**** MATERIAL PROVIDED ****

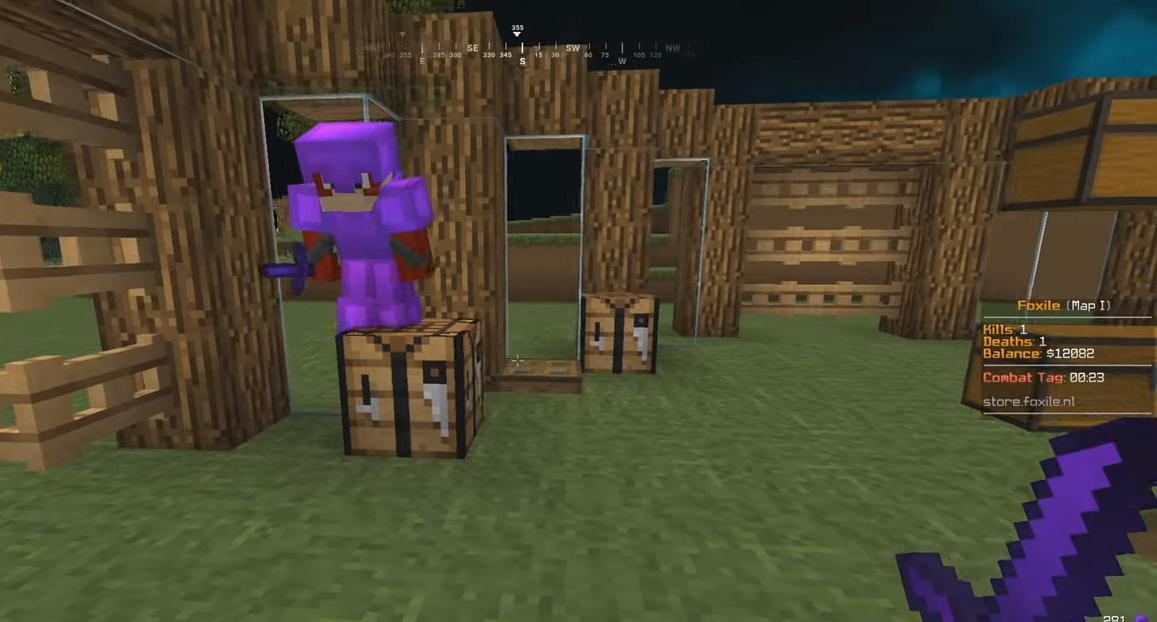
{"keys": [], "mouse": [], "events": []}
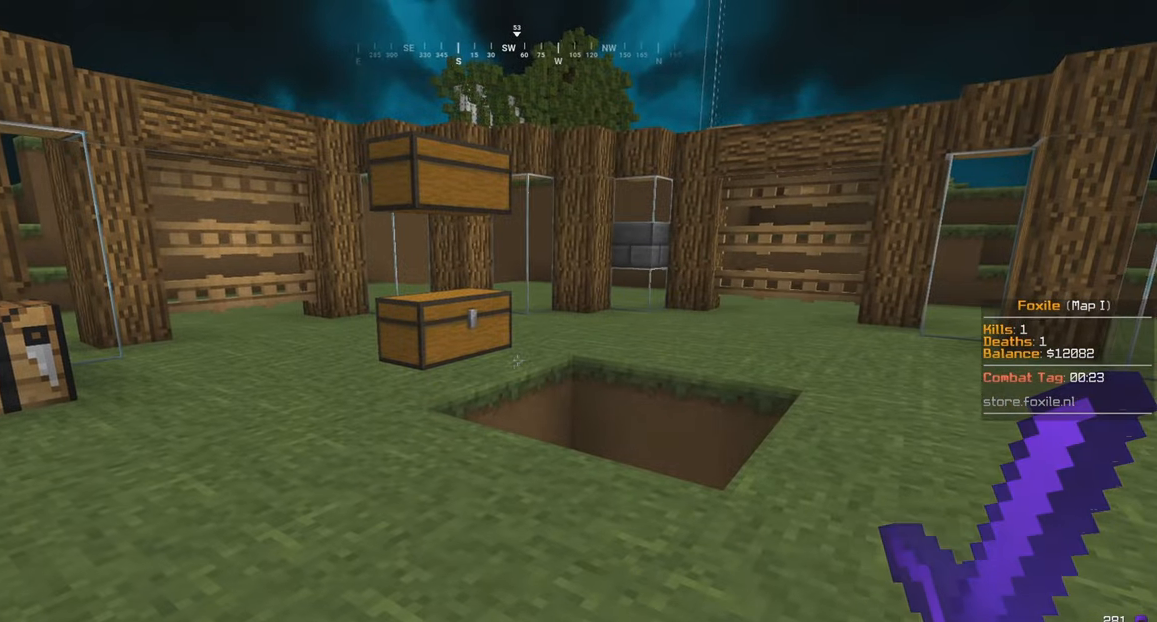
{"keys": ["a"], "mouse": [], "events": [[417, "a", "down"]]}
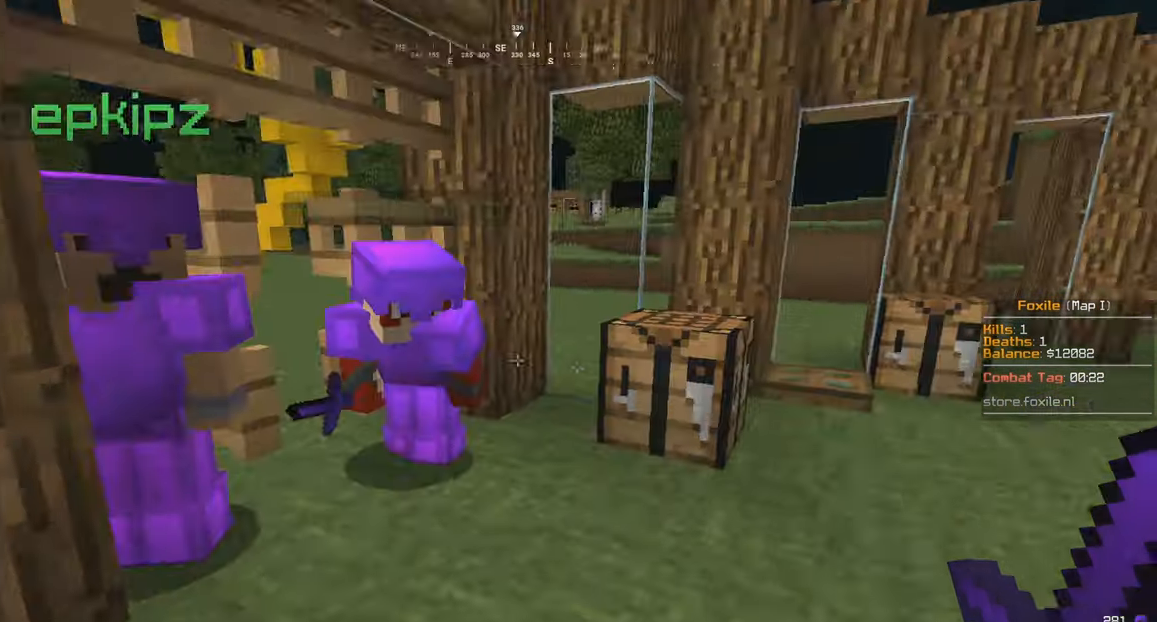
{"keys": ["a", "w"], "mouse": ["left"], "events": [[34, "a", "up"], [34, "mouse_left", "down"], [150, "a", "down"], [500, "w", "down"]]}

****

__YOUR OBJECTIVE__.
Write out the data above exactly, minus any images.

__OUTPUT BELOW__.
{"keys": [], "mouse": [], "events": []}
{"keys": ["a"], "mouse": [], "events": [[417, "a", "down"]]}
{"keys": ["a", "w"], "mouse": ["left"], "events": [[34, "a", "up"], [34, "mouse_left", "down"], [150, "a", "down"], [500, "w", "down"]]}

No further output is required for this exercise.